O diretor do Cisam afirma que, sobre o tema, os especialistas recomendam o tripé: educação sexual para as crianças entenderem o que pode ou não pode, fácil acesso a métodos contraceptivos e direito ao aborto. “Mas eles querem fazer o contrário: são contra a educação sexual, depois dificultam o acesso a contraceptivos e obstruem o direito ao abortamento”, lamenta.

O Fórum Brasileiro de Segurança Pública, que todos os anos publica um Anuário, informa que 75% dos casos de estupro registrados no ano de 2023 foram contra meninas menores de 14 anos. Só de janeiro a maio de 2024, o Disque 100 recebeu, em média, 2 denúncias de estupro de vulnerável por hora, somando 7.887 denúncias, números que são considerados subnotificados, já que muitas crianças e adolescentes são incapazes de formalizar a denúncia.


"Aborto previsto em lei faz parte do rol de competências do médico obstetra. Se for uma questão que você não consegue explorar, então vá fazer outra especialidade", diz o médico Olímpio Moraes / Divulgação/ UPE

Nos casos de gravidez resultante de estupro, ou que coloque a vida da mulher em risco ou ainda as gestações que produzem fetos anencéfalos, nos três casos a mulher pode, pelas regras atuais, realizar aborto gratuitamente no Sistema Único de Saúde (SUS). “A gente usa o Misoprostol, que induz a expulsão do feto, que nasce sem vida”, resume Moraes. O medicamento é um comprimido utilizado para tratar dor de estômago,  hemorragias uterinas pós-parto e para procedimentos abortivos.

Mas não é raro que funcionários de hospitais e às vezes até o sistema Judiciário tentem atrapalhar o exercício desse direito. Há ainda casos de abuso a crianças e adolescentes, em que a gestação é descoberta tardiamente, ou quando a família vive longe dos centros médicos para realizarem exames. São fatores complicadores que fazem uma gravidez passível de aborto legal se arraste por mais de 22 semanas.

O ginecologista questiona os deputados sobre a ideia. “Ninguém que é estuprada fica em casa querendo levar a gravidez até 22 semanas por sadismo. Quem acredita numa coisa dessas tem uma mentalidade doentia, acha que as mulheres são o ‘satanás’, odeiam elas”, reclama. “Dizer que o aborto é pecado é uma coisa, não vou contestar. Mas defender que mulheres sejam presas ou morram, isso aí é outra coisa”, diz ele, que cita que estes movimentos políticos sempre existiram, mas hoje estão mais organizados. “São baseados no ódio”, avalia.

No Balaio Cultural, a repórter Fátima Pereira convida o público a assistir ao curta-documentário Clandestinas, disponível no Youtube, contando a história de mulheres que, por dificuldades no acesso ao aborto, optam por realizar o procedimento de forma insegura.

## [Tarefas obrigatórias]
• A. Segundo o trecho sobre aborto, em quais casos a mulher pode realizar aborto gratuitamente no SUS pelas regras atuais? Liste todos.
• B. Reproduza sem alterações a parte do trecho sobre aborto que abre com as palavras "Nos casos de" e fecha com "para procedimentos abortivos.".

Conteúdo transcrito das páginas:
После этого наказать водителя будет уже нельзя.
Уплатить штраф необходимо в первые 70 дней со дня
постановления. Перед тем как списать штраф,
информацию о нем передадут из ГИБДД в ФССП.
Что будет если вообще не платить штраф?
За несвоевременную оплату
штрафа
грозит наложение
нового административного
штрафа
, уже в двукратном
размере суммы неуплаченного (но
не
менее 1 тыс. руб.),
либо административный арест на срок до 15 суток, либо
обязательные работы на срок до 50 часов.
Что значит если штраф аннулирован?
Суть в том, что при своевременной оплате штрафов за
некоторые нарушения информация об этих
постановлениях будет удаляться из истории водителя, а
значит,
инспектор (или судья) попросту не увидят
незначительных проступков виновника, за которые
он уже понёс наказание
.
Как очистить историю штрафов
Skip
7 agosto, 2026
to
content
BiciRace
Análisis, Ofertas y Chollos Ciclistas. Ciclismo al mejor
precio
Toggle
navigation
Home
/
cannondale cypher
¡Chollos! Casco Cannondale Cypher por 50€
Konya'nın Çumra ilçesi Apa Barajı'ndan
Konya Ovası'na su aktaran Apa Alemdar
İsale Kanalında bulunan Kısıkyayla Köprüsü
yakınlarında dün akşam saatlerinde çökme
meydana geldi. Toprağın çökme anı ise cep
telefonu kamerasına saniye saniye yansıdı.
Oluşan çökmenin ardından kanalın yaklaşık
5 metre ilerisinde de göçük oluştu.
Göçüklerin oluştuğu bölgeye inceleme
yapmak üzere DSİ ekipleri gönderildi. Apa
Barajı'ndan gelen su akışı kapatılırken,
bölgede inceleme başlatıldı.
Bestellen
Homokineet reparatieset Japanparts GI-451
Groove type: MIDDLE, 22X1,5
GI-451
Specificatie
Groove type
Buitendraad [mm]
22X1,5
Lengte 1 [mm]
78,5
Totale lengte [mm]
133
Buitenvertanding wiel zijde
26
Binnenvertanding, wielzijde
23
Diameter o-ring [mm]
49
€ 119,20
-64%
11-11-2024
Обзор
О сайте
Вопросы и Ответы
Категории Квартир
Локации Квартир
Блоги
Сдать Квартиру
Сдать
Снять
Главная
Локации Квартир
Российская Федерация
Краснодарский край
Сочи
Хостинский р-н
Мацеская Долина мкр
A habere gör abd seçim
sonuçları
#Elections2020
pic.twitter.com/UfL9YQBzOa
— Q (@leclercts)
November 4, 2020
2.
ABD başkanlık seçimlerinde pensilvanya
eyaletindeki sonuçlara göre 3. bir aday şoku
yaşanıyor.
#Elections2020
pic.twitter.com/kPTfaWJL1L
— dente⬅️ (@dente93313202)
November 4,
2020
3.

## [Respostas por item]
• A.
- Gravidez resultante de estupro
- Gravidez que coloque a vida da mulher em risco
- Gestações que produzem fetos anencéfalos

• B.
Nos casos de gravidez resultante de estupro, ou que coloque a vida da mulher em risco ou ainda as gestações que produzem fetos anencéfalos, nos três casos a mulher pode, pelas regras atuais, realizar aborto gratuitamente no Sistema Único de Saúde (SUS). “A gente usa o Misoprostol, que induz a expulsão do feto, que nasce sem vida”, resume Moraes. O medicamento é um comprimido utilizado para tratar dor de estômago,  hemorragias uterinas pós-parto e para procedimentos abortivos.